Melihat Divon terkekeh bahagia, Hamis pun ikut bahagia, Hamis selalu menginginkan kebahagiaan untuk tuannya itu.
Dan Hamis sangat yakin, kedatangan Vania di kediaman Sandreas adalah sebuah keajaiban, di mana keluarga itu hampir hilang karena kehampaan.
" Siapkan tiket pulang, dan jangan beritahu kepulangan ku, kau harus memberi tahu Charles." Pinta Divon.
" Baik, laksanakan!" Hamis dengan sangat senang segera melaksanakan perintah Divon.
Divon pun kembali dengan segera, entah bagaimana pun nanti situasinya dia sangat rindu pada 2 trouble maker itu.
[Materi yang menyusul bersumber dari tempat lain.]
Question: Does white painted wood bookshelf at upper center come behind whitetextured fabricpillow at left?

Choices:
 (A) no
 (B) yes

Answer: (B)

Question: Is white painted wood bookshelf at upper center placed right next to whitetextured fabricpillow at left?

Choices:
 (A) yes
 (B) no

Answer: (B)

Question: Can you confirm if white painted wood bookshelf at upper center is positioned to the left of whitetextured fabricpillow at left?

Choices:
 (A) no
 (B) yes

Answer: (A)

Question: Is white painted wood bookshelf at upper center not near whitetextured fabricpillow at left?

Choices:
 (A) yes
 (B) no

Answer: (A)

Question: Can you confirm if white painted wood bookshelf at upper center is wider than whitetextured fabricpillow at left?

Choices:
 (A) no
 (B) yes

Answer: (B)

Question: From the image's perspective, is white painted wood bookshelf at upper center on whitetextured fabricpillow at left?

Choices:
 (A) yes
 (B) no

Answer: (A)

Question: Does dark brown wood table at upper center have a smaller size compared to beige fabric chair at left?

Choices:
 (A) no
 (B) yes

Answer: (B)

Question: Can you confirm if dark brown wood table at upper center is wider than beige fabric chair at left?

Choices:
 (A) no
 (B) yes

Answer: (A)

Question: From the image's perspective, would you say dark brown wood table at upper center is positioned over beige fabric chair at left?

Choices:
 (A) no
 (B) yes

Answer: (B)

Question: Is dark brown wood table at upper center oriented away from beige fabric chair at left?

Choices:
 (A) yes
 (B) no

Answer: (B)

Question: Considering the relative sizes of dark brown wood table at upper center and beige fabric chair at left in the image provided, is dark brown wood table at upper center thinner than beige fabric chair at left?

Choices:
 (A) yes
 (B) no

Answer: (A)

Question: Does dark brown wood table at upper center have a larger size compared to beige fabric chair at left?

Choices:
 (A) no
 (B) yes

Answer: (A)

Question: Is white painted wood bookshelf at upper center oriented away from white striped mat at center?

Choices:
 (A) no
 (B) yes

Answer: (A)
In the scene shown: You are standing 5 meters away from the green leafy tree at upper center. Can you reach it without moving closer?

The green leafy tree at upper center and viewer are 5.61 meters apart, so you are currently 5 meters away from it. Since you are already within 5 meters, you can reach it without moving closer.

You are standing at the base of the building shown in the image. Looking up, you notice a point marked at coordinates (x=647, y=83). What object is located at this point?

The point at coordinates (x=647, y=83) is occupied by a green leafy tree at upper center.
Sampailah Divon di bandara.
" Mereka di mana?" tanya Divon.
" Saya belum mendapatkan jawaban dari Tuan Charles tu tuan." jawab Hamis.
" Bagaimana kalau kita langsung pulang Tuan?" tanya Hamis.
" Ya sudah, tapi aku tidak mau langsung ke kediaman, aku ingin berjalan-jalan di sungai kecil dekat kediamanku." pinta Divon.
Hamis pun mengantar tuannya untuk menenangkan pikirannya ke sungai dekat kediaman Sandreas.
Divon sangat suka air, dia suka berenang, melihat sungai yang mengalir itu selalu membuat hati dan pikirannya menjadi jernih, makanya sungai itu langsung di stempel milik keluarga Sandreas.
Hanya keluarga atau para pekerja saja yang bisa berada di sungai itu.
" Saya permisi dulu ya tuan, karena ada urusan." ujar Hamis berpamitan.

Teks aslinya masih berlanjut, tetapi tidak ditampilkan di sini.